Remembrances of The First Time Around

Ollie North's column a couple of days ago in Town Hall spoke about a couple of different topics: the efforts of Marines and other American soldiers on the behalf of the citizens in Iraq, and the efforts of American colleges around the country to ban military recruiters from their campuses.

What gets him kicked off, though, is this photo, which most everyone not currently living in an ice cave under the polar caps has likely seen by now.

The story is told in full by Michael Yon, who took the photo in question.

That photo reminded me of two other stories I had forgotten about. They are both my own, from my time in Operation Desert Storm.
Thankfully, no one dies in either one....and they both involve Iraqi children.

1)In one of the villages I visited in my role as a translator for a Red Cross team my unit was assisting with food distribution, I started chatting it up with a bunch of kids in the road. One of them, a bright and smiley little six-year-old, said he would trade me his stick for something of mine, and held up a smooth baton about a foot long and 3/4-inch wide. (I later learned that it was an Iraqi police baton.)
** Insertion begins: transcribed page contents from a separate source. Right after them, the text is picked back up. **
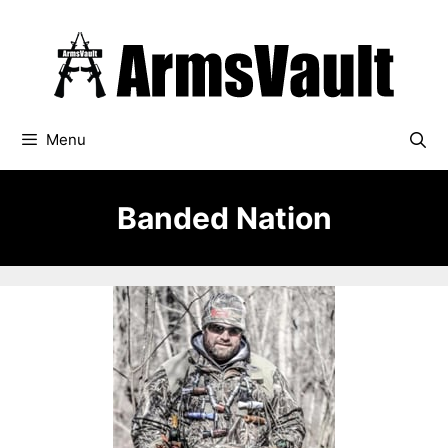
Skip
to
content
Menu
Banded Nation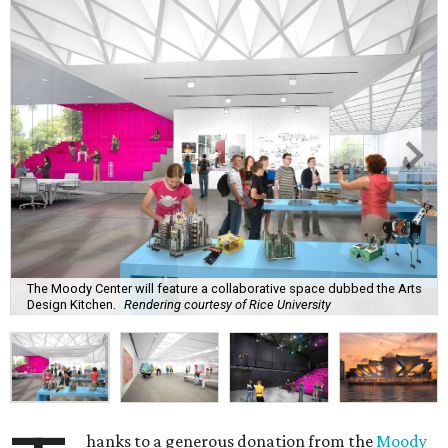
The Moody Center will feature a collaborative space dubbed the Arts
Design Kitchen.
Rendering courtesy of Rice University
hanks to a generous donation from the
Moody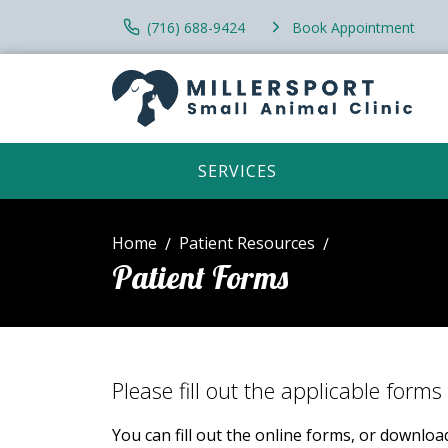
(716) 688-9424
Book Appointment
SERVICES
Home
Patient Resources
Patient Forms
Please fill out the applicable forms 
You can fill out the online forms, or downlo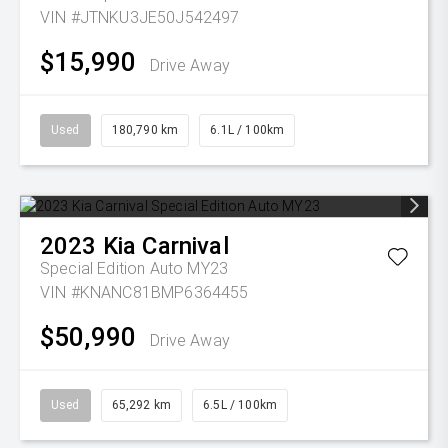
VIN #JTNKU3JE50J542497
$15,990
Drive Away
Used
180,790 km
6.1L / 100km
2023
Kia
Carnival
Special Edition Auto MY23
VIN #KNANC81BMP6364455
$50,990
Drive Away
Used
65,292 km
6.5L / 100km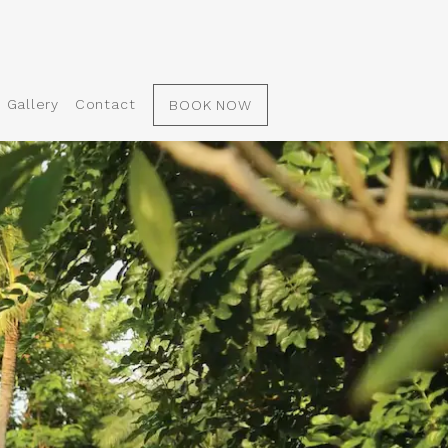
Gallery
Contact
BOOK NOW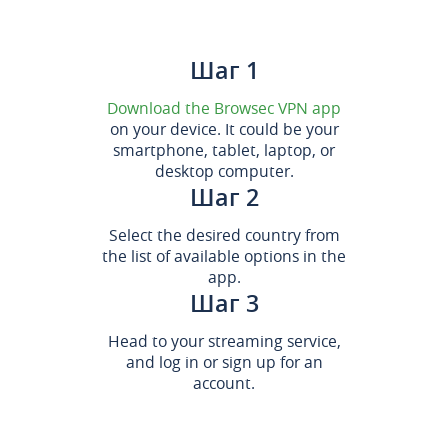
Шаг 1
Download the Browsec VPN app
on your device. It could be your
smartphone, tablet, laptop, or
desktop computer.
Шаг 2
Select the desired country from
the list of available options in the
app.
Шаг 3
Head to your streaming service,
and log in or sign up for an
account.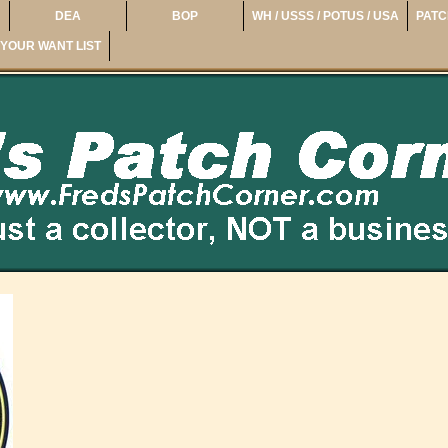
DEA
BOP
WH / USSS / POTUS / USA
PATC
YOUR WANT LIST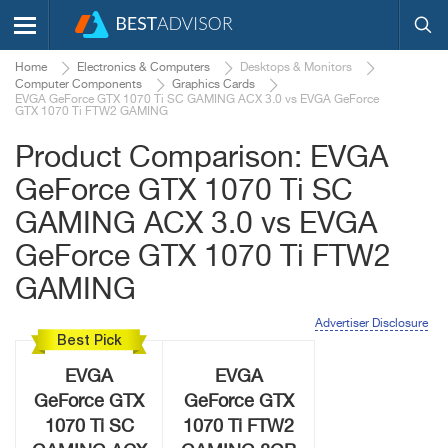
Home
Electronics & Computers
Desktops & Monitors
Computer Components
Graphics Cards
EVGA GeForce GTX 1070 Ti SC GAMING ACX 3.0 vs EVGA GeForce
GTX 1070 Ti FTW2 GAMING
Product Comparison: EVGA
GeForce GTX 1070 Ti SC
GAMING ACX 3.0 vs EVGA
GeForce GTX 1070 Ti FTW2
GAMING
Advertiser Disclosure
Best Pick
EVGA
EVGA
GeForce GTX
GeForce GTX
1070 Ti SC
1070 Ti FTW2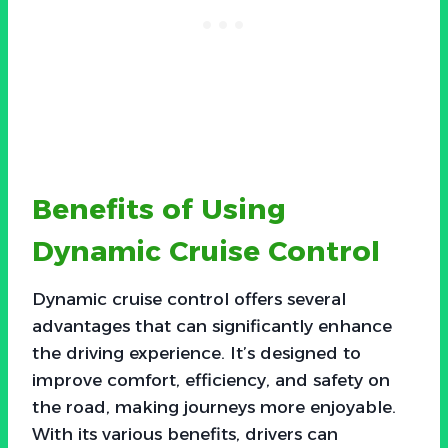
Benefits of Using
Dynamic Cruise Control
Dynamic cruise control offers several
advantages that can significantly enhance
the driving experience. It’s designed to
improve comfort, efficiency, and safety on
the road, making journeys more enjoyable.
With its various benefits, drivers can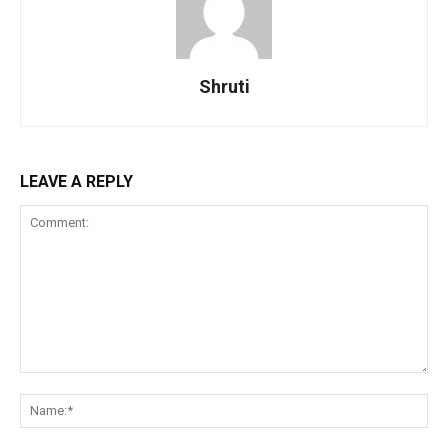
Shruti
LEAVE A REPLY
Comment:
Na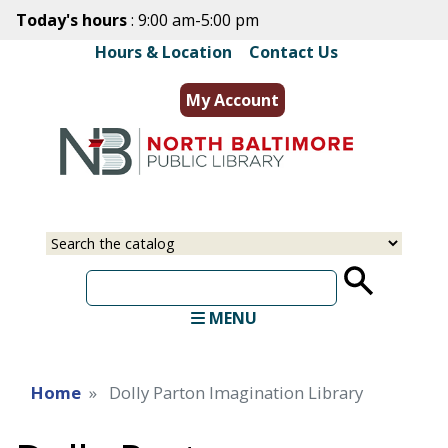
Skip
Today's hours
: 9:00 am-5:00 pm
to
Hours & Location
|
Contact Us
main
content
My Account
Select
Input
a
your
source
search
term
MENU
Home
Dolly Parton Imagination Library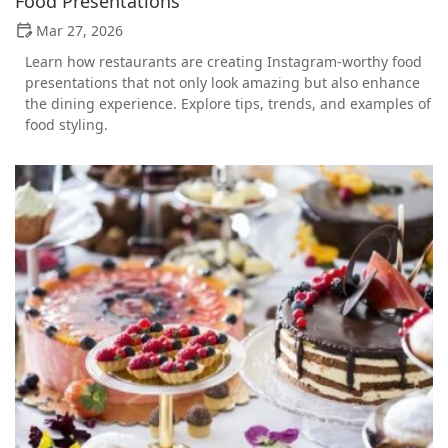
Food Presentations
Mar 27, 2026
Learn how restaurants are creating Instagram-worthy food
presentations that not only look amazing but also enhance
the dining experience. Explore tips, trends, and examples of
food styling.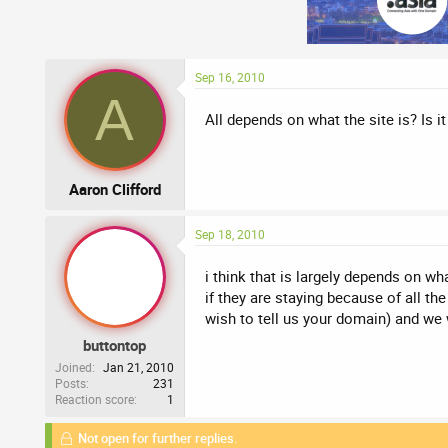
Sep 16, 2010
A
All depends on what the site is? Is i
Aaron Clifford
Sep 18, 2010
i think that is largely depends on wha
if they are staying because of all t
wish to tell us your domain) and we wi
buttontop
Joined
Jan 21, 2010
Posts
231
Reaction score
1
Not open for further replies.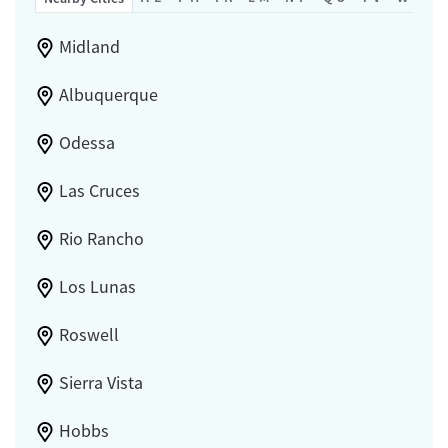
Gender
Female
Male
Midland
Albuquerque
Odessa
Las Cruces
Rio Rancho
Los Lunas
Roswell
Sierra Vista
Hobbs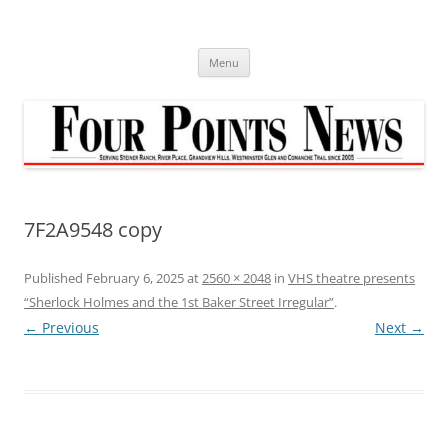
Skip
to
content
Menu
7F2A9548 copy
Published
February 6, 2025
at
2560 × 2048
in
VHS theatre presents
“Sherlock Holmes and the 1st Baker Street Irregular”
.
← Previous
Next →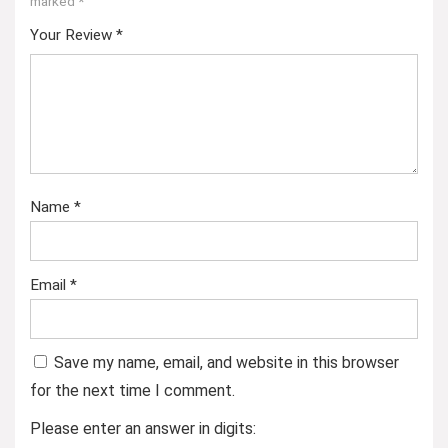
marked
*
Your Review
*
Name
*
Email
*
Save my name, email, and website in this browser
for the next time I comment.
Please enter an answer in digits: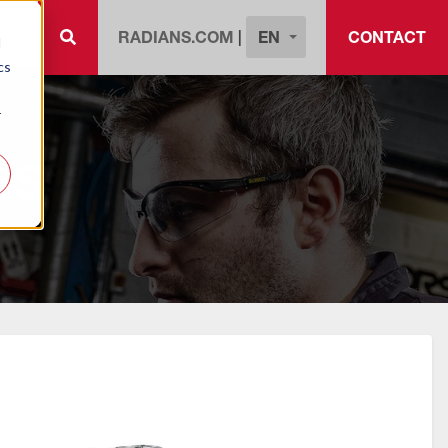
EN
RADIANS.COM
|
CONTACT
d
cs
r
ES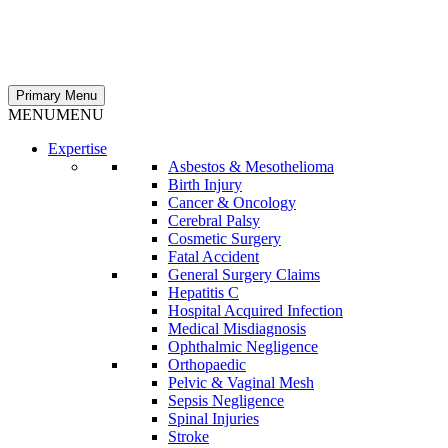
Primary Menu
MENU
MENU
Expertise
Asbestos & Mesothelioma
Birth Injury
Cancer & Oncology
Cerebral Palsy
Cosmetic Surgery
Fatal Accident
General Surgery Claims
Hepatitis C
Hospital Acquired Infection
Medical Misdiagnosis
Ophthalmic Negligence
Orthopaedic
Pelvic & Vaginal Mesh
Sepsis Negligence
Spinal Injuries
Stroke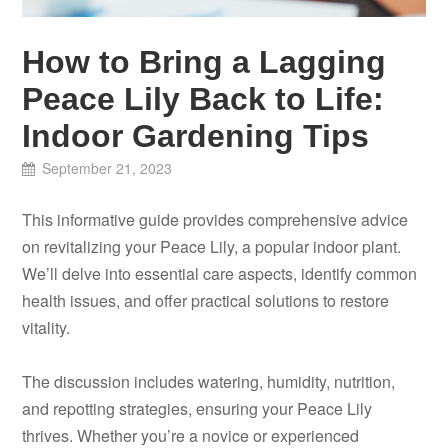
How to Bring a Lagging
Peace Lily Back to Life:
Indoor Gardening Tips
September 21, 2023
This informative guide provides comprehensive advice
on revitalizing your Peace Lily, a popular indoor plant.
We’ll delve into essential care aspects, identify common
health issues, and offer practical solutions to restore
vitality.
The discussion includes watering, humidity, nutrition,
and repotting strategies, ensuring your Peace Lily
thrives. Whether you’re a novice or experienced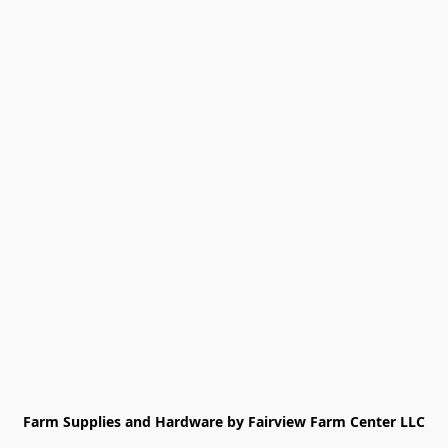
Farm Supplies and Hardware by Fairview Farm Center LLC
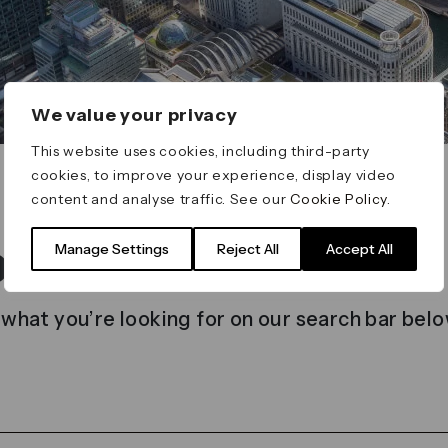
We value your privacy
This website uses cookies, including third-party
cookies, to improve your experience, display video
content and analyse traffic. See our
Cookie Policy
.
t found
Manage Settings
Reject All
Accept All
 what you’re looking for on our search bar belo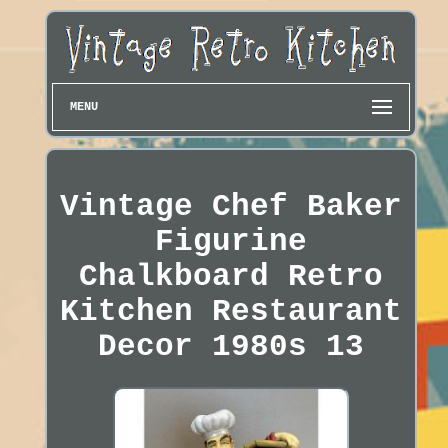
MENU
Vintage Chef Baker
Figurine
Chalkboard Retro
Kitchen Restaurant
Decor 1980s 13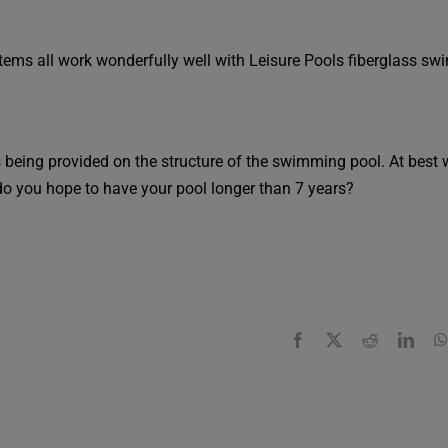
ystems all work wonderfully well with Leisure Pools fiberglass s
 is being provided on the structure of the swimming pool. At best 
do you hope to have your pool longer than 7 years?
Facebook
X
Reddit
Link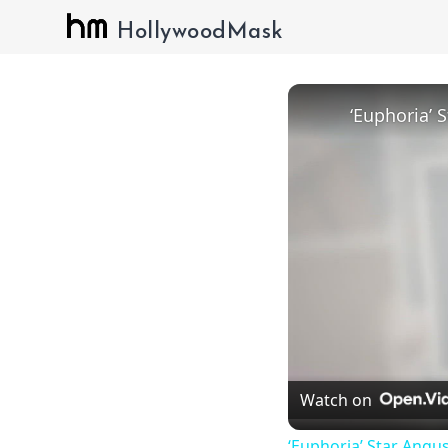
HollywoodMask
Watch on
‘Euphoria’ Star Angus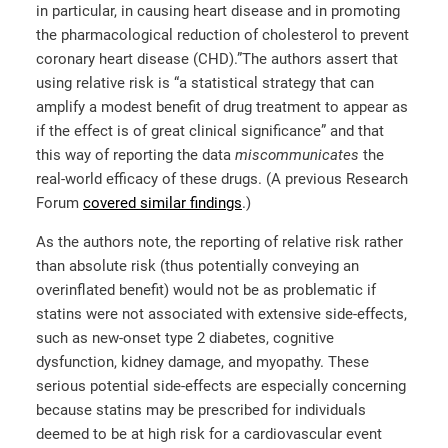
in particular, in causing heart disease and in promoting
the pharmacological reduction of cholesterol to prevent
coronary heart disease (CHD).”
The authors assert that
using relative risk is “a statistical strategy that can
amplify a modest benefit of drug treatment to appear as
if the effect is of great clinical significance” and that
this way of reporting the data
miscommunicates
the
real-world efficacy of these drugs. (A previous Research
Forum
covered similar findings
.)
As the authors note, the reporting of relative risk rather
than absolute risk (thus potentially conveying an
overinflated benefit) would not be as problematic if
statins were not associated with extensive side-effects,
such as new-onset type 2 diabetes, cognitive
dysfunction, kidney damage, and myopathy. These
serious potential side-effects are especially concerning
because statins may be prescribed for individuals
deemed to be at high risk for a cardiovascular event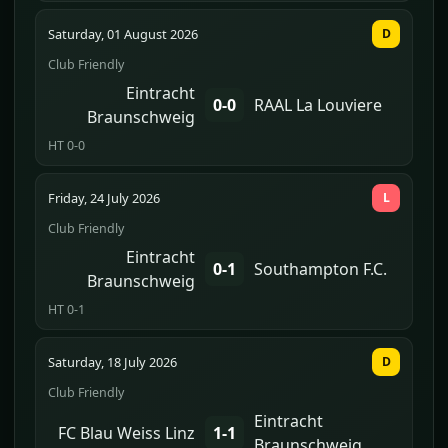
Saturday, 01 August 2026
D
Club Friendly
Eintracht
0-0
RAAL La Louviere
Braunschweig
HT 0-0
Friday, 24 July 2026
L
Club Friendly
Eintracht
0-1
Southampton F.C.
Braunschweig
HT 0-1
Saturday, 18 July 2026
D
Club Friendly
Eintracht
FC Blau Weiss Linz
1-1
Braunschweig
All I had on me that I could trade was a little plastic Northwest wing pin that I had gotten from a flight attendant on the flight across the Atlantic. His eyes practically bugged outta their sockets when I put it in his hand, and he got a grin so big the top half of his head almost fell off.

For the whole rest of the afternoon, that kid and his buddies zoomed up and down the dirt-pack road, laughing and shouting, taking turns holding the pin and pretending they were pilots. It was a sight for sore eyes.

2) A couple of weeks after that, I was at another site with the Red Cross team. Unfortunately, I had sprained my ankle earlier in the week, and so was relegated to guarding the unit commander's water supply in his Hummer. It had been a rough week, and quite a while since I had gotten any mail, and I was feeling pretty down.

Then a kid walked up to me---I'd guess he was about nine or ten---with a half-full water bottle in his hand, just kinda looked at me for a minute....and then put his water bottle in the footwell of my seat, said (in thickly accented but gramatically perfect English) "Here, you need this more than I do", gave me a warm smile, and walked off. I was too stunned to do anything but watch him walk away.
Man, I must've looked pretty pathetic.

While I was remembering these kids today, something else occurred to me:
Assuming they're still alive....those two Iraqi kids are grown men now.

I wonder what they've been up to since then...and if they remember me.